Breadvan – A Ferrari To Beat The GTO
by Richard Heseltine
The car that beat the GTO was itself a GTO, and Enzo F. sure did not like the upstart, or the renegade team owner that once had been his very good customer, or the treacherous engineers who threw their lot in with him. It’s complicated.
Power Under Her Foot, Women Enthusiasts of American Muscle Cars
by Chris Lezotte
Pretty young women were featured in ads as passengers or spectators implying these were the lasses the target audience—men—would attract. This book examines how women have moved into the driver’s seat rumbling to work and shows in modern day muscle cars.
Automotive Art Project – Featuring the N Collection
by James Page & Steve Rendle
“N” as in Nahum, Claude. Oh yeah. Not only does he have serious cars, he has commissioned six big-time artists to each paint 25 of them. This oversize, limited-edition book will make you rub your eyes.
Faster, Higher, Farther: The Inside Story of the Volkswagen Scandal
by Jack Ewing
When VW became the world’s largest automaker, in 2015, it seemed entirely plausible that such a large automotive group should have the chops. Except . . . they cheated to get there. What went wrong in the hearts and minds of executives? And just how did a handful of US researchers cotton on to the rigged emissions data and ring the alarm?
Porsche 904
by Jürgen Lewandowski and Stefan Bogner
Produced for just two short years, the 904 broke new ground, did its job very well, and looked supremely good. This book is an homage in mostly pictures and it too does its job very well and looks supremely good.
Sam’s Scrapbook: My Motorsports Memories
by Sam Posey with John Posey
“Pictures no one has seen and stories no one has heard” says the press release, and it’s mostly true. Pro racer for 17 seasons, broadcaster, raconteur, painter Sam “the Mouth” Posey holds forth once more. He’s 77 and still tearing around his property on his Hammerhead dune buggy. Expect to be entertained.
Lotus Elite: Colin Chapman’s first GT Car
by Matthew Vale
Some called it the best-looking car ever. The press lauded it. To break into the road car market Lotus kept the price so low they hardly made money on it. If you wanted it even cheaper, you could buy it as a kit. Still it took six years to sell just about a thousand. Sounds like a complex story.

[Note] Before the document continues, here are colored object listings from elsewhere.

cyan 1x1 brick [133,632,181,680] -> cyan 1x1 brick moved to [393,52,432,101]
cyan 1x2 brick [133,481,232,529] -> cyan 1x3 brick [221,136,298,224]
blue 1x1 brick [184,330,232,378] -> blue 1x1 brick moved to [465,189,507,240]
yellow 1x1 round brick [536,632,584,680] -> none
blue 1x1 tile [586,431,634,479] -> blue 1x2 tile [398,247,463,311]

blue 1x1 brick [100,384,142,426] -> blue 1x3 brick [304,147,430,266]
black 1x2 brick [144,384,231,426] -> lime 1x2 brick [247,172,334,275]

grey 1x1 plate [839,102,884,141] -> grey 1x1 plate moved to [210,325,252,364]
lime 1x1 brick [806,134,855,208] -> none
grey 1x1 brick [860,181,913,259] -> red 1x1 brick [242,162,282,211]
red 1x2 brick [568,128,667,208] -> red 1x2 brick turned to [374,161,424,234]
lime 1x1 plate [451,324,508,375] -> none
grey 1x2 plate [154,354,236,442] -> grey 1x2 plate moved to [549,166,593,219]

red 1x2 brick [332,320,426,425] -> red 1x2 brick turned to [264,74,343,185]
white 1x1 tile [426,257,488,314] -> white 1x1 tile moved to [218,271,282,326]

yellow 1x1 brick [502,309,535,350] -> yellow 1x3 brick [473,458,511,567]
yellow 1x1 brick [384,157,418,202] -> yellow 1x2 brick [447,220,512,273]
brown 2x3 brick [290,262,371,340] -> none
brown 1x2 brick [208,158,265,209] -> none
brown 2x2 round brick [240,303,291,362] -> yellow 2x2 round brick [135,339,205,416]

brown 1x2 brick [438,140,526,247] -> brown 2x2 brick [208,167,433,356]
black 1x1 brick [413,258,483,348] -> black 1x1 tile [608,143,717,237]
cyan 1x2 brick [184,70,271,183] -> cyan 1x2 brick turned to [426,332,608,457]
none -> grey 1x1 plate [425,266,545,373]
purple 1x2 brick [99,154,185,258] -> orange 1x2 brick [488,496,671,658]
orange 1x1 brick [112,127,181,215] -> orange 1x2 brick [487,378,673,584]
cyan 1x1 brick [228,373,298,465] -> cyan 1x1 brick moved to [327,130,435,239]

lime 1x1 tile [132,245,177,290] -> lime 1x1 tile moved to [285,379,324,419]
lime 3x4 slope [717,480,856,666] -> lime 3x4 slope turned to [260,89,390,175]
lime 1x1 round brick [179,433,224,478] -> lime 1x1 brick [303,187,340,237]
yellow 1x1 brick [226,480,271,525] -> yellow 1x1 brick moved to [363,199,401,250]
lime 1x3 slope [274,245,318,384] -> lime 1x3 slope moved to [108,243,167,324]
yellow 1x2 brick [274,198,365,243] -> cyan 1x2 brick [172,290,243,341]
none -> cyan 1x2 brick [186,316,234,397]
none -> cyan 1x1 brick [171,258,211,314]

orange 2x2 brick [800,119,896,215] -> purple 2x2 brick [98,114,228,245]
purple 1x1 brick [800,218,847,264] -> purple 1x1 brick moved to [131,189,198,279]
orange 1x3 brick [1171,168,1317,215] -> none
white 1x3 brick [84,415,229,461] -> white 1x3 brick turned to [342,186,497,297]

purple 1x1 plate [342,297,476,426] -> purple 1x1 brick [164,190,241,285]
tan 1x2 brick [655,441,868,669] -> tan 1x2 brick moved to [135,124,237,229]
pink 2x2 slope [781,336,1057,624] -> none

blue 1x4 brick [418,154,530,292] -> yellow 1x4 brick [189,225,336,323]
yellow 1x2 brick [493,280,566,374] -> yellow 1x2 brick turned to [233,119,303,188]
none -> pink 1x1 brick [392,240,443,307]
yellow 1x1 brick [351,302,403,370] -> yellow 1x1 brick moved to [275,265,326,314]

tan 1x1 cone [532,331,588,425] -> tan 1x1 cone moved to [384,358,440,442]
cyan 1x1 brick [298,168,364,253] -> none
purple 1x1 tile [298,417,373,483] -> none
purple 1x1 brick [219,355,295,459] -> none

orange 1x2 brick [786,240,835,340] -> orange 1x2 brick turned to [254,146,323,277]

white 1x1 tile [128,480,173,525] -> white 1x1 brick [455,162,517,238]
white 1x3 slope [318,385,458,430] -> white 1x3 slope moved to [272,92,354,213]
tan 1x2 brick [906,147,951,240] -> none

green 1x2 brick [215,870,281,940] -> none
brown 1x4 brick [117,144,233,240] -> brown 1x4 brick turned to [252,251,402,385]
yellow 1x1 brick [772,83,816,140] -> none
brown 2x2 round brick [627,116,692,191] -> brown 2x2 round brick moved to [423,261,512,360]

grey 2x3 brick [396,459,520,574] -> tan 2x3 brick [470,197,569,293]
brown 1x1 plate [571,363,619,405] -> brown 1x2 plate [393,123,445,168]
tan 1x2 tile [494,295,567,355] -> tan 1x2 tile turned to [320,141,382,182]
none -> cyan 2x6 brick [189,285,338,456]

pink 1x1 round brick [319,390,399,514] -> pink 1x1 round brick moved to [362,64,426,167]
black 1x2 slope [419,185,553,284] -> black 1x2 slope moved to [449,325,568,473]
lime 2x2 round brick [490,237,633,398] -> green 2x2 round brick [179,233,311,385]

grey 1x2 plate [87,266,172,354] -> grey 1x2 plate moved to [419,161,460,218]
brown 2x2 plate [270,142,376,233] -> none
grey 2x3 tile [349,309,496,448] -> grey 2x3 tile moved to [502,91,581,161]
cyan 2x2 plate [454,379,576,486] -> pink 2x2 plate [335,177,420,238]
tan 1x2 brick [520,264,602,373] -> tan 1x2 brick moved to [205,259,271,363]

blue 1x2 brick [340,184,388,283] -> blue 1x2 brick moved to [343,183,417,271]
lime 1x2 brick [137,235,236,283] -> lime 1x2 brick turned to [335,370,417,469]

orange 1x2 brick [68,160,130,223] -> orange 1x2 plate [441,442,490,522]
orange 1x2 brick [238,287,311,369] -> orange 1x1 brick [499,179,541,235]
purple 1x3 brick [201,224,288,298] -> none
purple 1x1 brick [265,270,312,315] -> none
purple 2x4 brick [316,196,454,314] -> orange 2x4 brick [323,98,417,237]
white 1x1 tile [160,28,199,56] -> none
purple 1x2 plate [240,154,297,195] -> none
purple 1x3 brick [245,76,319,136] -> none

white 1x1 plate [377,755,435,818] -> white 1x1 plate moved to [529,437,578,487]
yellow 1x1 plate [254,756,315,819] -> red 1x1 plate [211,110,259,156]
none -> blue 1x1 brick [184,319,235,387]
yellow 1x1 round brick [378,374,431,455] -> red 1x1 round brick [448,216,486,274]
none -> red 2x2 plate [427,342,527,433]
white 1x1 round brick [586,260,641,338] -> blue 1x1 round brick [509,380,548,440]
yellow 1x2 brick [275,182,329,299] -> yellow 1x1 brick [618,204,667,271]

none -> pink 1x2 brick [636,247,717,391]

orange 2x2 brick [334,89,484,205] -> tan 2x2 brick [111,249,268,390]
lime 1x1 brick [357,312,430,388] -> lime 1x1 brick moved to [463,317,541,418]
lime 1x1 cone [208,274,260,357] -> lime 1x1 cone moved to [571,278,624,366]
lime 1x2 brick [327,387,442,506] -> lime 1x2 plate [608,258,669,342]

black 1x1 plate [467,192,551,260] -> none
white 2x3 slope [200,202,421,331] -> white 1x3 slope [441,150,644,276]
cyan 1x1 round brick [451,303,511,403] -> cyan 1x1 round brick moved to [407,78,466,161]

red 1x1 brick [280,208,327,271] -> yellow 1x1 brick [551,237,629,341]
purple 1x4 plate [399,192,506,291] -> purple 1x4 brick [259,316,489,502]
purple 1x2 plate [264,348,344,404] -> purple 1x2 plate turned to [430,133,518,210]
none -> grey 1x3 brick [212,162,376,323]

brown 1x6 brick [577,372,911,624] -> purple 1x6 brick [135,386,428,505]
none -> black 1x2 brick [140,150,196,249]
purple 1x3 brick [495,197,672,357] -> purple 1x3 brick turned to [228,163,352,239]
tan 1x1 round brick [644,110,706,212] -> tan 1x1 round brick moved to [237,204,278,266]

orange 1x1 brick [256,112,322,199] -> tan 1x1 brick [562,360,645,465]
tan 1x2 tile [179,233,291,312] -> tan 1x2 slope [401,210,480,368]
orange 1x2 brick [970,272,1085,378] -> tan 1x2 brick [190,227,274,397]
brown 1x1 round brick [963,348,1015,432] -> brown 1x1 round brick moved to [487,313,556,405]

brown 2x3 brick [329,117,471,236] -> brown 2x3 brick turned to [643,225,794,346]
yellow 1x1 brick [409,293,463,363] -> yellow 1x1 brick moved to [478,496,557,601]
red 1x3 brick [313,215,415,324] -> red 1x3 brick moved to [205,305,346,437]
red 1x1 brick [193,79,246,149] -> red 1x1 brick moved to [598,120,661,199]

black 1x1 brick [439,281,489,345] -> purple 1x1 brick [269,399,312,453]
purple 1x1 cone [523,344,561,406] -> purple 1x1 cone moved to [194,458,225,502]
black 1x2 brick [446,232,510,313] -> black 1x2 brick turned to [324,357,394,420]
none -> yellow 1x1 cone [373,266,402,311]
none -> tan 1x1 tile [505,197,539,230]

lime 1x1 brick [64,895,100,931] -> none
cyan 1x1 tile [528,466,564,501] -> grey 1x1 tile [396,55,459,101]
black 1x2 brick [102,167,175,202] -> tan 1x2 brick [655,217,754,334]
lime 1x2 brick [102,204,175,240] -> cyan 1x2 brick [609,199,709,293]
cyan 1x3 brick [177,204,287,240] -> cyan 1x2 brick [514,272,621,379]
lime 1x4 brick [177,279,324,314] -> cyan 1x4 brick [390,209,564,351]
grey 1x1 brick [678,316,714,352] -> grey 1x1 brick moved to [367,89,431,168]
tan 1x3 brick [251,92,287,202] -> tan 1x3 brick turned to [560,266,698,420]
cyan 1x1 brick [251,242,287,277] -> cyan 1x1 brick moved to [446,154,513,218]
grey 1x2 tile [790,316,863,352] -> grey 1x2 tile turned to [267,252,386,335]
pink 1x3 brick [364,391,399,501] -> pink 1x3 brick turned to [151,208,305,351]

A Clearing in the Distance: Frederick Law Olmsted and America in the Nineteenth Century
by Witold Rybczynski
Olmsted was already dead by the time transportation systems became the arteries of modern life but a not entirely unrelated topic, conservation, which is certainly a pressing issue today, found in him an early advocate and activist. You’ve trod in his footsteps and may not even have known it.
Lawrie Bond, Microcar Man
by Nick Wotherspoon
Bond was involved with so much more than the 3-wheelers everyone associates with him. This expanded version of an older book offers even more detail and sheds light on the art and science of a small company building small vehicles.
Lane Motor Museum: A Hobby Gone Wild
by Ken Gross
Feeling lucky? Then identify the cars on the cover. Go! Yes, back to school—read this book. Calling the LMM the largest European collection of cars and motorcycles in the US is missing the point. It’s the genre/type of vehicle that’s being preserved here that matters.